▶ **Available data**:
*** Begin section ***

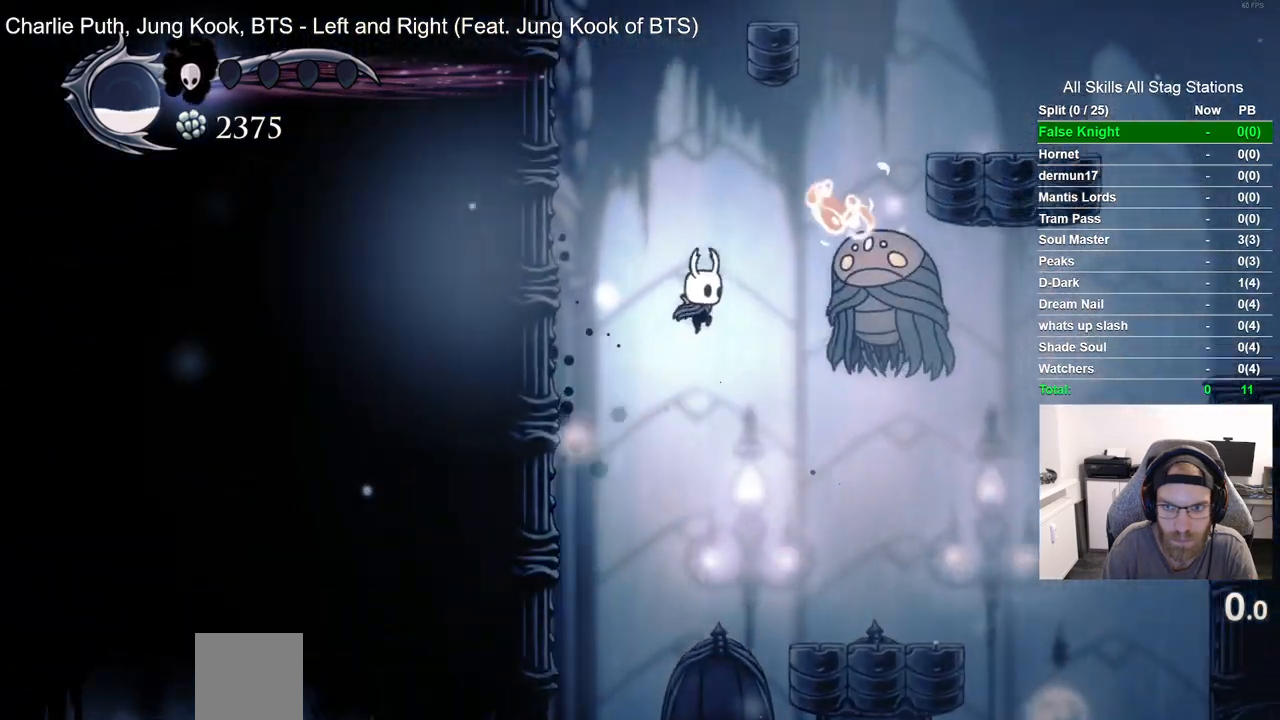
{"buttons": ["DPAD_RIGHT"], "left_stick": "center", "right_stick": "center"}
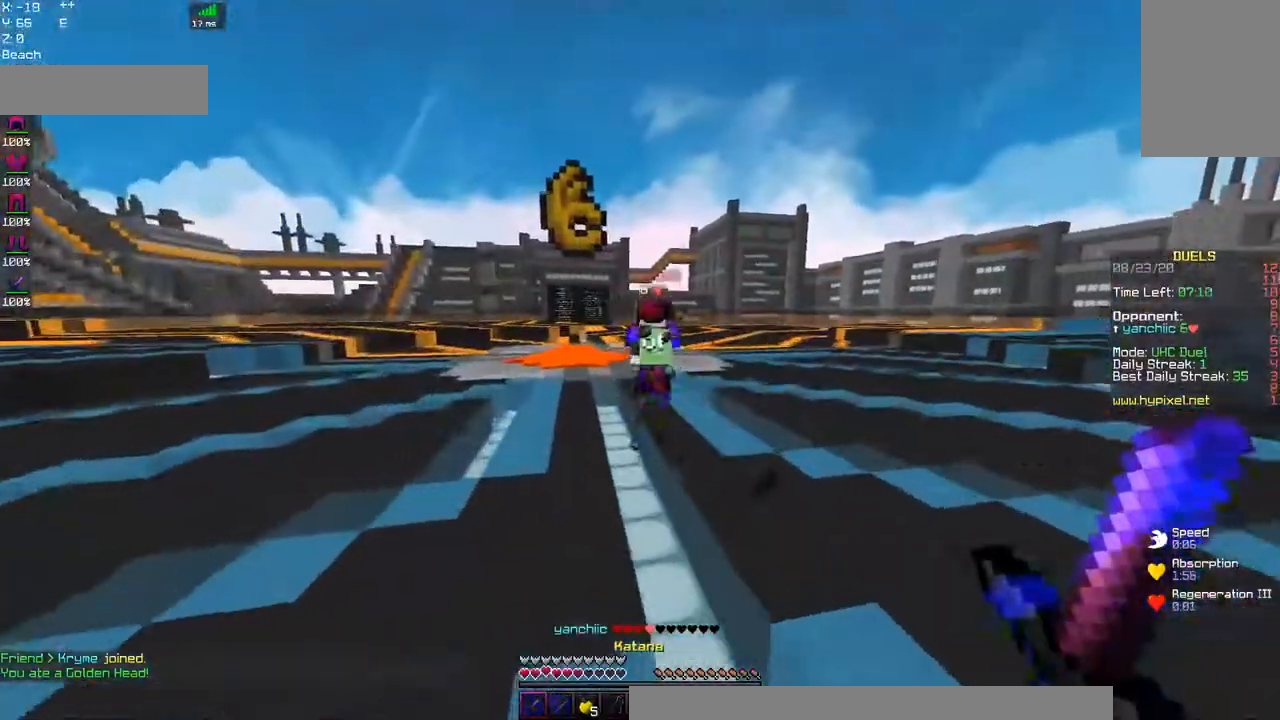
Gameplay with keyboard and mouse; each line is a JSON object with the keys and mouse buttons held at the frame after it. "events" lists presses ("down") and releases ("up") of "a", "d", "s", "space", "w", "mouse_left" and "mouse_right" between this image and that frame as [ms after this image, input, new state], when the widget could be followed in between. "mouse_left", "mouse_right" = the "left", "right" buttons of the "mouse" list. No other keys are recorded. Fast repeated clicks can show as one long hold. Mouse movement is not recorded.
{"keys": ["w"], "mouse": [], "events": [[450, "space", "up"]]}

*** End section ***

Every line containing the string "space" should be pulled from the listing and copied.

Gameplay with keyboard and mouse; each line is a JSON object with the keys and mouse buttons held at the frame after it. "events" lists presses ("down") and releases ("up") of "a", "d", "s", "space", "w", "mouse_left" and "mouse_right" between this image and that frame as [ms after this image, input, new state], when the widget could be followed in between. "mouse_left", "mouse_right" = the "left", "right" buttons of the "mouse" list. No other keys are recorded. Fast repeated clicks can show as one long hold. Mouse movement is not recorded.
{"keys": ["w"], "mouse": [], "events": [[450, "space", "up"]]}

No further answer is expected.